Die „erfreuliche wirtschaftliche Entwicklung“ im Altmarkkreis Salzwedel bezahlen die Bürger

Steuern: Drei Millionen Euro mehr

+

zds / sus Altmarkkreis Salzwedel. Einwohner und ansässige Firmen füllen durch ihre Steuern die kommunalen Kassen im Altmarkkreis.

Nachdem die Steuereinnahmen 2014 beim Landesamt für Statistik amtlich erfasst sind, wissen wir: Der Geldzufluss stieg gegenüber dem Vorjahr um 3 Millionen Euro. Unterm Strich berappten die Steuerzahler rund 56,7 Millionen Euro für die kommunalen Ausgaben im Altmarkkreis.

Ein Teil der Steuerquellen, aus denen sich der Haushalt einer Stadt oder Gemeinde und über die Umlage auch der des Landkreises speist, sind die Realsteuern. Dazu zählen die Grundsteuern (A und B) und die Gewerbesteuer.

Zu diesen Realsteuern kommen der Gemeindeanteil an der Einkommensteuer und der Anteil an der Umsatzsteuer hinzu. Die Quelle des Geldes ist dabei immer dieselbe: Der Mensch als Arbeitnehmer, Unternehmer, Rentner, Konsument, Eigentümer. Die Gewerbesteuer brachte 2014 im Altmarkkreis rund 25,9 Millionen Euro ein und machte damit 45,7 Prozent des Gesamtsteueraufkommens aus. Freilich bleibt nicht die ganze Gewerbesteuer in der Kasse. Es gibt eine Gewerbesteuerumlage, die abzuführen ist. 2014 betrug diese 2,6 Millionen Euro (Vorjahr: 2,4 Millionen Euro). Darüber freuen sich die Finanzminister von Land und Bund.

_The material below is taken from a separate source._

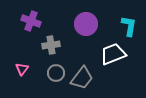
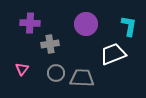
purple cross: moved 1 px left, 2 px down; rotated 18 degrees counterclockwise
gray cross: moved 1 px left, 1 px up
gray trapezoid: rotated 125 degrees counterclockwise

Im Gegenzug bekommen die Kommunen Anteile an der Umsatz- und der Einkommensteuer. Konkret sieht die Rechnung so aus: 2,6 Millionen Euro flossen ab. Aber allein aus der Einkommensteuer flossen im Gegenzug 18,5 Millionen Euro zu (Vorjahr: 17,1 Millionen Euro). Damit sorgen Arbeitnehmer und Selbstständigen über die von ihnen bezahlten Steuern auf Lohn und Einkommen allein für weitere 32,7 Prozent der kommunalen Einnahmen. Und über den kommunalen Anteil an der Umsatzsteuer kamen weitere 2,8 Millionen Euro (Vorjahr: 2,7 Millionen Euro) in die Kasse – macht 4,9 Prozent der Einnahmen. Die Grundsteuereinnahmen betrugen 2014 im Altmarkkreis Salzwedel 9,45 Millionen Euro (Vorjahr: 9,35 Millionen Euro) – also rund 16,7 Prozent.

Wer arbeitet, füllt die kommunalen Kassen und wer konsumiert, füllt sie ebenso, und zwar egal ob er Sprit kauft oder Brot oder ob er Miete bezahlt. Und der Gewerbetreibende wird gleich mehrfach zur Kasse gebeten. Nach Ergebnissen des Arbeitskreises „Steuerschätzungen“ von Mai 2015 können die öffentlichen Haushalte von Bund, Ländern und Gemeinden auch in den nächsten Jahren „mit einer soliden Einnahmebasis“ rechnen. In der Steuerschätzung spiegele sich die „erfreuliche wirtschaftliche Entwicklung in Deutschland wider“, die sich in weiter steigender Beschäftigung, wachsenden Einkommen der privaten Haushalte und stabilen Gewinnen der Unternehmen äußert. So heißt es in einer Pressemitteilung des Bundesfinanzministeriums.